Tanaka is working with support groups such as Kumustaka, an NGO supporting foreign women in the Kumamoto region, to develop a web page in five languages, including Vietnamese. They aim to help technical interns and international students know their rights, and also offer information about pregnancy and childbirth in Japan.
Since March 2019, the Organization for Technical Intern Training (OTIT), which oversees Japan's technical intern training, has repeatedly warned companies and supervising organizations that it is forbidden to deport technical interns because of pregnancy.
Nakashima Shinichiro, the head of Linh's support team and the director of Kumustaka, says those warnings have largely fallen on deaf ears. "The problem is that technical trainees are seen as no more than a mechanical work force to be rotated every three or five years," he says.
"A pregnant trainee is considered unable to work, and loses her working visa, with no source of income," he continues. "Pregnant trainees may not be forced to go to the airport anymore, but they are told that it is in their best interest to go back to their country. The measures protecting the rights of technical trainees to give birth are a hypocrisy."
According to a survey by the Minister of Health, Labor and Welfare, there were 637 instances of people having difficulty continuing their technical internship due to pregnancy or childbirth between November 2017 and the end of 2020. Of these, only 11 — less than 2 percent — were able to resume training.
Nakashima says it is the responsibility of the Japanese Immigration Bureau and the OTIT to control and truly crack down on rule breaches, but very few sanctions have been implemented against the supervising entities.

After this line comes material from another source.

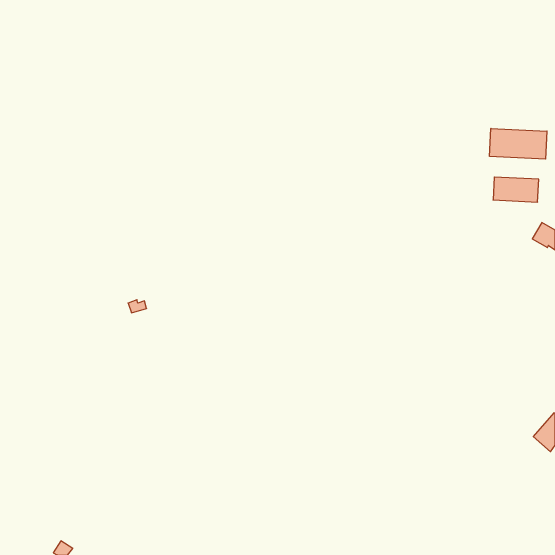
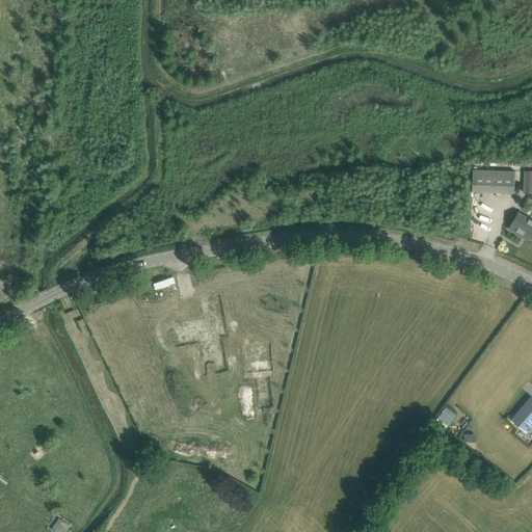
building: [490,128,547,159] -> none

Women's rights at stake in Japan
Linh's team insists her case is not only about trainees. They say it concerns the rights of all women in Japan: "If we can't change the ruling, any woman — foreign or Japanese — may be prosecuted and found guilty if she suffers stillbirth alone and keeps the body as Linh did," says Ishiguro.
"If the Supreme Court upholds the Fukuoka High Court's decision, this could set a devastating precedent for all women in Japan. This is why we want women around the country to react to this case."
And supporters are speaking out. Linh's team of lawyers presented the Supreme Court with 127 testimonies from specialists on women's rights, as well as women who have given birth or have experienced miscarriages. The group also presented more than 86,000 signatures of support.
In a letter, doctors at the Seiryukai Jikei hospital in Kumamoto City testify: "A high-school girl unable to speak about her pregnancy to anyone, could be condemned for giving birth alone to a stillborn baby."
The hospital has been accepting newborns anonymously from women who cannot raise them for fifteen years. 76% of the babies sheltered between April 2017 and March 2020 were brought from women who gave birth alone — more than twice the rate of fifteen years ago. The doctors insist the judgment could interfere with the hospital's operations as women could fear seeking medical help and doctors would have to take legal consequences into account.
Professor Tanaka says people like Linh face discrimination on two grounds: for being foreign, and for being a woman. Tanaka also says it is imperative that social systems adapt. She points out that all pregnant women in Japan have the right to give birth without disadvantage and that whatever circumstances they face, social support is simply a must, regardless of nationality.
"I would never hurt my twin babies," Linh said in tears at her press conference.
Both she and her team know that the chances of winning at Japan's Supreme Court are close to zero. At the same time, they must proceed. Because their cause is about so much more than one woman.